The algorithmic framework of BiCoN. (1) Gene expression data is converted to a bipartite graph and PPI interactions are added as edges between genes. (2) ACO is employed for feature selection (relevant edges) and subsequently patients (3) and genes (4) are clustered. Multiple possible solutions are computed in parallel and then evaluated and reinforced. As a result (5), BiCoN stratifies patients based only on subnetworks representing disease mechanisms.

BiCoN: Network-constrained biclustering of patients and omics data


Motivation Unsupervised learning approaches are frequently employed to identify patient subgroups and biomarkers such as disease-associated genes. Thus, clustering and biclustering are powerful techniques often used with expression data, but are usually not suitable to unravel molecular mechanisms along with patient subgroups. To alleviate this, we developed the network-constrained biclustering approach BiCoN (Biclustering Constrained by Networks) which (i) restricts biclusters to functionally related genes connected in molecular interaction networks and (ii) maximizes the difference in gene expression between two subgroups of patients.
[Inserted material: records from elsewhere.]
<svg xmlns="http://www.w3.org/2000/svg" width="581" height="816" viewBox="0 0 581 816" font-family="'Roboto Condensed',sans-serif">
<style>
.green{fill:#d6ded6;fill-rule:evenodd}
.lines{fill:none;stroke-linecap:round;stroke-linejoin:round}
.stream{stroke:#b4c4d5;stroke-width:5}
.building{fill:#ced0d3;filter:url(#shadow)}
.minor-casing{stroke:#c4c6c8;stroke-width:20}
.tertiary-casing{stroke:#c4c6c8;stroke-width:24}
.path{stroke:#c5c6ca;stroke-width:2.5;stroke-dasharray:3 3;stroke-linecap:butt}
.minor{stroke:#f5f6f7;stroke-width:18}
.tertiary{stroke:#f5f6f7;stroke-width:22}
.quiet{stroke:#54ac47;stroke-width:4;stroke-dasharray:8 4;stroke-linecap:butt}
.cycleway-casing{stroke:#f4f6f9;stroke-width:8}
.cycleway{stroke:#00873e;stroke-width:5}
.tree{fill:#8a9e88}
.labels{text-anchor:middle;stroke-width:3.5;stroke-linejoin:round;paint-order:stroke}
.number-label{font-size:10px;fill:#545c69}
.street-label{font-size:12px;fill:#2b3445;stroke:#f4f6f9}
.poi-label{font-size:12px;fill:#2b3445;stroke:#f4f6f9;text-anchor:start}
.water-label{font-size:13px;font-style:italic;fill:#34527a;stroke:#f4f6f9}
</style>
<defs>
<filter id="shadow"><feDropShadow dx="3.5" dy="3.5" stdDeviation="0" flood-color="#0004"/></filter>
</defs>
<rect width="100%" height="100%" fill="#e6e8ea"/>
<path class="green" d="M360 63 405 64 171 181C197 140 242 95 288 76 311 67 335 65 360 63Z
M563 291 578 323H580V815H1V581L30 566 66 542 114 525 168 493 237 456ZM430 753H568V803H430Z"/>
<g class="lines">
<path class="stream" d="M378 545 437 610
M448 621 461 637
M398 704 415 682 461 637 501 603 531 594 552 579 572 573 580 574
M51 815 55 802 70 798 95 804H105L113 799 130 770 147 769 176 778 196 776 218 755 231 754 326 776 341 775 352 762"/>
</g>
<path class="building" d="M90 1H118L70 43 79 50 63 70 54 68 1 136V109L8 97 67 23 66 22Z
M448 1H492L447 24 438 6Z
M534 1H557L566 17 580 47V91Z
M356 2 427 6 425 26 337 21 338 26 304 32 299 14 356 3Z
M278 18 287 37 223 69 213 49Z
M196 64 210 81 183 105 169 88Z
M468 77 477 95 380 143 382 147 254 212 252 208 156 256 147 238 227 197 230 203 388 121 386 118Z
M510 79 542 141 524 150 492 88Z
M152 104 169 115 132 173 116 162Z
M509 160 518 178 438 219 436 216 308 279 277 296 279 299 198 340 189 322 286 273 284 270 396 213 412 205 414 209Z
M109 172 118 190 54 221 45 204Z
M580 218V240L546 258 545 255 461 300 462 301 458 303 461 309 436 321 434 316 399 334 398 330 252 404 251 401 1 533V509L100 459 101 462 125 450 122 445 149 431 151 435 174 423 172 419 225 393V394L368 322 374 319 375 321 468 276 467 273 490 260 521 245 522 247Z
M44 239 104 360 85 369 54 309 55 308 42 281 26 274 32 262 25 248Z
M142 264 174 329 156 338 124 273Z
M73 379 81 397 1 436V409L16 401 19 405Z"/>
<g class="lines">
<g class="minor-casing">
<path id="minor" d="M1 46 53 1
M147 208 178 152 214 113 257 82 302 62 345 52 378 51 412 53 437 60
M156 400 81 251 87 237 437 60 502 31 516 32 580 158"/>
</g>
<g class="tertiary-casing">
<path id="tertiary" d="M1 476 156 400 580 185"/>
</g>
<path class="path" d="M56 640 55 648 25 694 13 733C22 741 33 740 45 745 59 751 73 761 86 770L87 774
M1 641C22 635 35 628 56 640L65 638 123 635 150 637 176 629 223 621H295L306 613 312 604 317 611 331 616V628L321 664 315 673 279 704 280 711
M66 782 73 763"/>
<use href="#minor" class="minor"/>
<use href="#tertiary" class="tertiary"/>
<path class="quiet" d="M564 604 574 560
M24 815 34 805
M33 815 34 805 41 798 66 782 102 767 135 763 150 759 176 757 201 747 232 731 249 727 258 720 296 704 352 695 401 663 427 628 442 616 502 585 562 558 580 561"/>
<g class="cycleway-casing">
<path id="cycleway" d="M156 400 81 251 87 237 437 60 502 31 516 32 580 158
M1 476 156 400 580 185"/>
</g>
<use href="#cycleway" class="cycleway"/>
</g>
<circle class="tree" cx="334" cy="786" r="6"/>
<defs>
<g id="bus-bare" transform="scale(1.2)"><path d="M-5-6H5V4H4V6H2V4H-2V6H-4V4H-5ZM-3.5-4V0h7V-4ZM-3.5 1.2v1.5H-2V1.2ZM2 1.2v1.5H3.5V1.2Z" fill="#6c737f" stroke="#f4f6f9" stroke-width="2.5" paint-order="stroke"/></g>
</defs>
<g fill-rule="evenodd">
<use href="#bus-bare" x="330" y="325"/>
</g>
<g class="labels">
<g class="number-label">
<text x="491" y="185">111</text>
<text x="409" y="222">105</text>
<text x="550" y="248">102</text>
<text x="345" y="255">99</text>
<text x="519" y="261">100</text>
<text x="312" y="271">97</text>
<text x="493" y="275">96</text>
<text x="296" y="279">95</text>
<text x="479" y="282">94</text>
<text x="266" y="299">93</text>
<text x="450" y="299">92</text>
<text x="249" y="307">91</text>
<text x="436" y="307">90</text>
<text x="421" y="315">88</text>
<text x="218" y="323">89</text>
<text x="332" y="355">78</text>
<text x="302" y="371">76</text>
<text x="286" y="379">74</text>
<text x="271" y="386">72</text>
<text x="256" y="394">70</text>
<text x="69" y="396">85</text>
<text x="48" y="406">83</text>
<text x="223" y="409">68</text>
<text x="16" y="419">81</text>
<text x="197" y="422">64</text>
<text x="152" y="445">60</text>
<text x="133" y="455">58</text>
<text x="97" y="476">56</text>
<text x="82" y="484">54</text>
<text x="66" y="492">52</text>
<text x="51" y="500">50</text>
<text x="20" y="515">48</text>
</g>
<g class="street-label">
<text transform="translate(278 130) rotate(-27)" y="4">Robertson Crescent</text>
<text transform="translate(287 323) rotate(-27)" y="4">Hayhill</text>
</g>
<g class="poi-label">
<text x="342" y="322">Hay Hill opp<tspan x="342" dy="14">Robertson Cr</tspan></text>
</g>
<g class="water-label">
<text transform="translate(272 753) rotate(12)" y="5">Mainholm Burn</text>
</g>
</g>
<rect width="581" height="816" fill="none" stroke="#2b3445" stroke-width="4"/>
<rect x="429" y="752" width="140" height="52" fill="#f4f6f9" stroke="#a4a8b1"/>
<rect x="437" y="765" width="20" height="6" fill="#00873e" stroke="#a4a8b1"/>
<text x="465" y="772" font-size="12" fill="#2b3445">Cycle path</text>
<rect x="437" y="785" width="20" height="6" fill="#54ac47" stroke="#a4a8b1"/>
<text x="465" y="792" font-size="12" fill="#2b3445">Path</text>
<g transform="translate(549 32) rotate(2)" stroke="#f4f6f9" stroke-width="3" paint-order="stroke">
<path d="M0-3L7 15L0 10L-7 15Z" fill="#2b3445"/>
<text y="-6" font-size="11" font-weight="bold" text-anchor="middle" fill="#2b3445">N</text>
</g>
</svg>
Results Our analyses of non-small cell lung and breast cancer gene expression data demonstrate that BiCoN clusters patients in agreement with known cancer subtypes while discovering gene subnetworks pointing to functional differences between these subtypes. Furthermore, we show that BiCoN is robust to noise and batch effects and can distinguish between high and low load of tumor-infiltrating leukocytes while identifying subnetworks related to immune cell function. In summary, BiCoN is a powerful new systems medicine tool to stratify patients while elucidating the responsible disease mechanism.